15 Nisan 2015 Çarşamba

Önyargılarımız!

          Bazı insanlar kendilerini maalesef dev aynasında görüyor. Kendini dev aynasında görenler de, yaptıkları, söyledikleri her şeyin doğru olması gerektiğini düşünüyorlar. İnsanlarda bu olayın oluşmasının sebeplerinden bir tanesi de ön yargı oluyor.  
          Kişi veya kişilere, bir topluluğa, gruba ve topluma, ya da herhangi bir olaya yeterli bir bilgi birikimi olmadan, tanımadan, önceden peşin bir karara varmak ön yargı olarak açıklanıyor. Ailemizden, arkadaşlarımızdan, kısaca birlikte yaşadığımız toplumun, küçüklükten başlayarak bizlere anlattığı, bazısı olumlu, genellikle de olumsuz her olay ön yargının en önde gelen etkenlerindendir.  Önyargı bazen de acele karar vermekten kaynaklanıyor.
        Üniversite yıllarımda Türkiye'nin bir ilinden gelen 3 kişiyle ayrı zamanlarda arkadaşlık yapmaya başladım. Her 3 kişinin düzgün, güvenilir ve evrensel değerlere sahip olmamasından dolayı benim o ilde yaşayan insanlara karşı bir ön yargım oluşmuştu. Uzun yıllar bu ön yargımın etkisi altında kalıyordum. Buna benzer veya değişik olayları benim gibi toplumun büyük çoğunluğu da yaşıyor. Bizler birkaç tecrübeden sonra hemen genel bir hüküm çıkartıyoruz.
       Birçok insanda ve toplumlarda ön yargıların varlığını kabul etmemiz gerekiyor. Bu ön yargıların sporun içerisinde de var olduğunu gözlemliyoruz. Oyuncular herhangi bir müsabakaya çıkmadan önce, rakibin geçmişteki tecrübelerinden, kendisine olumlu veya olumsuz sonuçlar çıkarabiliyor. Olumlu veya olumsuz bu ön yargılar sonuca genellikle kötü olarak yansıyor. Örneğin geçmişte oynadıkları bir takıma yenilmişlerse veya o takım o yıl daha önceki maçlarını kazanmışsa, oyuncular ne kadar iyi olup, iyi çalışmış olsalar da maça yenilecek gibi çıkıyorlar ve sonuç olarak da genelde mağlup olunuyor. Ayni örneğin tam tersi daha güçsüz bir takım karşısına çıkarken, yine ön yargılı davrandıklarından sonuç kimi zaman istendiği gibi olmuyor. Bu gibi davranışları sporda bizler zihinsel antrenmanla veya teknik destekle bertaraf edip çözmeye çalışıyoruz. Peki toplum kendisini nasıl iyileştirebiliyor?

* _Listelenen öğeler_:
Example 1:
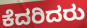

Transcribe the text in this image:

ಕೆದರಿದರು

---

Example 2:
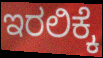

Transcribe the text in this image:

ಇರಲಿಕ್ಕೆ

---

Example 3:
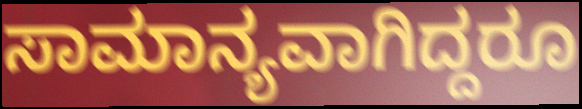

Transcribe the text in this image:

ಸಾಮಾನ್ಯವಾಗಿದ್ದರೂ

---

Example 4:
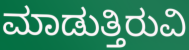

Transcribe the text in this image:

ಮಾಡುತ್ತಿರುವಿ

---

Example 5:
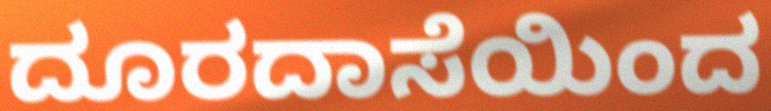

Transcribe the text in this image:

* * *

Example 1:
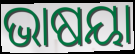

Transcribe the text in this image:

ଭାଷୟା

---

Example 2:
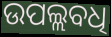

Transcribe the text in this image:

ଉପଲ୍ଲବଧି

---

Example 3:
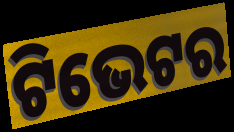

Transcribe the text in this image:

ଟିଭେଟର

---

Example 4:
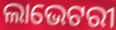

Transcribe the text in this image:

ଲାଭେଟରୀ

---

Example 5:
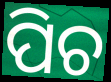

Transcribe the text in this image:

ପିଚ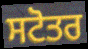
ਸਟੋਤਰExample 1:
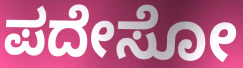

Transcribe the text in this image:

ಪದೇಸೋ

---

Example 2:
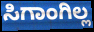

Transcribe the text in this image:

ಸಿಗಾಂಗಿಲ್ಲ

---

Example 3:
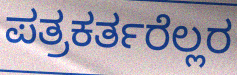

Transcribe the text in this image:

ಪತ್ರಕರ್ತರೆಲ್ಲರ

* _Görev listesi_:
1 - Ön yargı yazısına göre sporda ön yargıdan doğan davranışlar hangi yollarla giderilmeye çalışılıyor?
2 - Ön yargı yazısında "15 Nisan 2015" sözleriyle başlayıp "ön yargı oluyor." sözlerine kadar süren kısmı hiç değiştirmeden yazıya geçir.

* _Cevap listesi_:
1 - Zihinsel antrenmanla veya teknik destekle.

2 -
15 Nisan 2015 Çarşamba

Önyargılarımız!

          Bazı insanlar kendilerini maalesef dev aynasında görüyor. Kendini dev aynasında görenler de, yaptıkları, söyledikleri her şeyin doğru olması gerektiğini düşünüyorlar. İnsanlarda bu olayın oluşmasının sebeplerinden bir tanesi de ön yargı oluyor.